At holiday dinners this year, Calabasas, Calif., resident Jim Stavis, 52, was able to eat the same pumpkin pie and special desserts everyone else had//, not the sugar-free variety. And when dinner was over, he didn’t have to reach for his insulin pump to try to compensate. A pancreas transplant performed at Cedars-Sinai Medical Center in late October cured him of diabetes, which had controlled his life for 35 years.
Oh, and a heart and kidney transplant performed at the same place and same time the year before saved his life.
Only about eight patients in the United States have received simultaneous transplants of a heart, kidney and pancreas since 1992, according to the Organ Procurement and Transplantation Network (OPTN), and the first European patient to receive this combination of organs simultaneously was reported to be in good health 11 years after the procedure. If a combination like Jim’s – heart and kidney, followed later by a pancreas transplant – has been performed, it does not appear to be documented in medical literature. In any case, Jim is among elite company worldwide.
Jim was diagnosed with diabetes when he was 17. “I was told, back in the early ’70s, that having diabetes meant a life of potential amputations, blindness, kidney disease and other problems.

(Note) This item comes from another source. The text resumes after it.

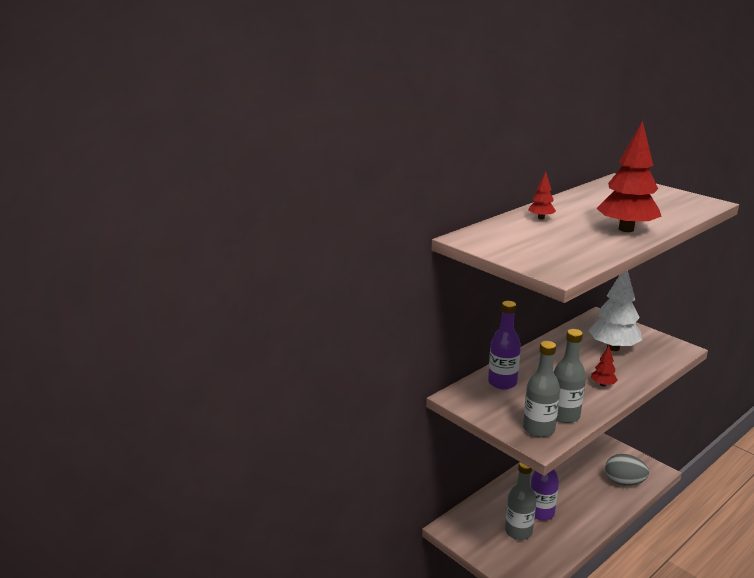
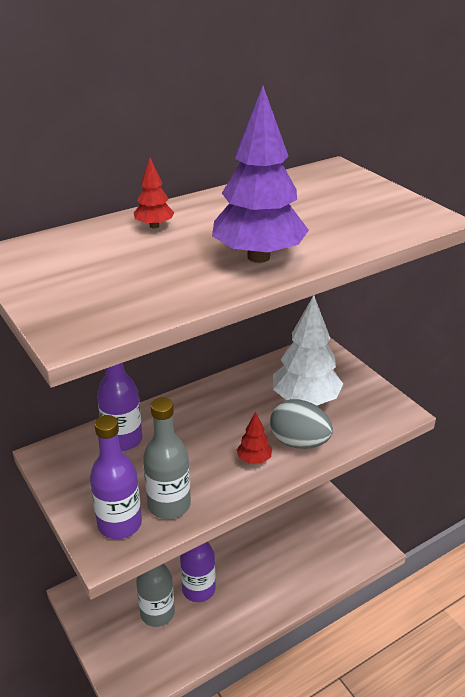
camera: 10 degrees right, 10 degrees up
grey bottle [523,341,560,437] -> purple bottle [90,415,142,539]
red tree [596,120,662,232] -> purple tree [212,86,309,263]
grey egg [605,454,649,486] -> grey egg moved to [270,399,333,449]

He decided to adopt a positive outlook, managing his health as best he could, and accepting life and its challenges as they came. He remained relatively healthy for about 20 years but began to encounter diabetes-related complications – such as a blocked coronary artery – in the late 1990s. Under the care of cardiologist P.K. Shah, M.D., director of Cedars-Sinai’s Division of Cardiology and the Atherosclerosis Research Center, Jim was able to manage his heart problems conservatively until more serious problems emerged.